第3話 尚
短沢という男は年の頃30~35の洋装の男で、端正な顔立ちをしていた。
「この度は、ご足労ありがとうございます。桂さん」
それは作為を感じさせる、完璧な笑顔であった。
シャンデリアの下、洋風の豪奢な応接間のテーブルには、一目でそれと分かる名刀が七振り置かれていた。それぞれの傍らに刀霊の気配がある。

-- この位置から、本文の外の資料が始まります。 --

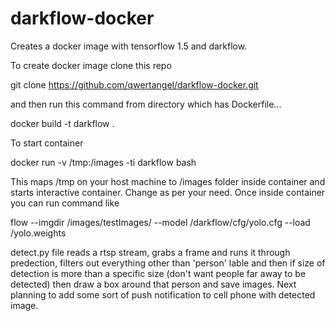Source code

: # darkflow-docker

Creates a docker image with tensorflow 1.5 and darkflow. 

To create docker image clone this repo

git clone https://github.com/qwertangel/darkflow-docker.git

and then run this command from directory which has Dockerfile...

docker build -t darkflow .

To start container

docker run -v /tmp:/images -ti darkflow bash

This maps /tmp on your host machine to /images folder inside container and starts interactive container. Change as per your need.
Once inside container you can run command like 

flow --imgdir /images/testImages/ --model /darkflow/cfg/yolo.cfg --load /yolo.weights

detect.py file reads a rtsp stream, grabs a frame and runs it through predection, filters out everything other than 'person' lable and then if size of detection is more than a specific size (don't want people far away to be detected) then draw a box around that person and save images. Next planning to add some sort of push notification to cell phone with detected image.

「短沢殿、失礼ですが刀霊と話をさせてはいただけないだろうか?」
「ええ、ええ。花守の方が刀霊というものを視ることが出来るということは存じております」
「ありがたい」
〈尚〉の刀霊は、着物袴の歳若い長髪の男子であった。
「尚」
私が呼ぶと、うっすらとしていた姿が徐々にはっきりと浮かび上がり、遂には現実のそれと区別がつかない程になった。座禅を組み、その目は閉じられていた。
「尚、私だ。覚えているか?」
首是。
「お前はもろは殿の刀だろう?なぜこんなところにいる?」
許婚の名を出して短沢の反応を伺うも、その表情が変わる様子はなかった。
「…答えられん」
苦虫を噛み潰したような、苦悶の表情で若者は言った。
「どういうことだ」
「…済まぬ」
「一体どうされました」
余裕の表情で短沢が言った。その心中は図れそうになかった。
「茶番はよしてください。商いが目的ではないのでしょう?」
「いえ、商売と言うのは信用が一番ですから。商売に関して嘘など言うものですか。申し出の通り、お安くお譲りするつもりですよ」
「とはいえ、ここにあるのは一級品ばかり。大まけにまけても、一振りこれくらいですがね」
提示された金額は平均的な稼ぎ2~3年分に相当した。
「尚、お前を買い取ったなら…」
それほどの大金を自由に使える筈もない。
「私を主と認め、全て話してはくれないだろうか?」
その答えが是であるならば、借金でも何でもして買い取るつもりだった。
しかし―
「あくまで我の主はもろは様のみ。もろは様の許し無くば、何も答えられぬ…」
「ということは、もろは殿が私には話すなと言われたのだな?」
「何も答えぬと言ったろう」
尚はその双眸をゆっくりと開き、その眼ではっきりと「是」と伝えてきた。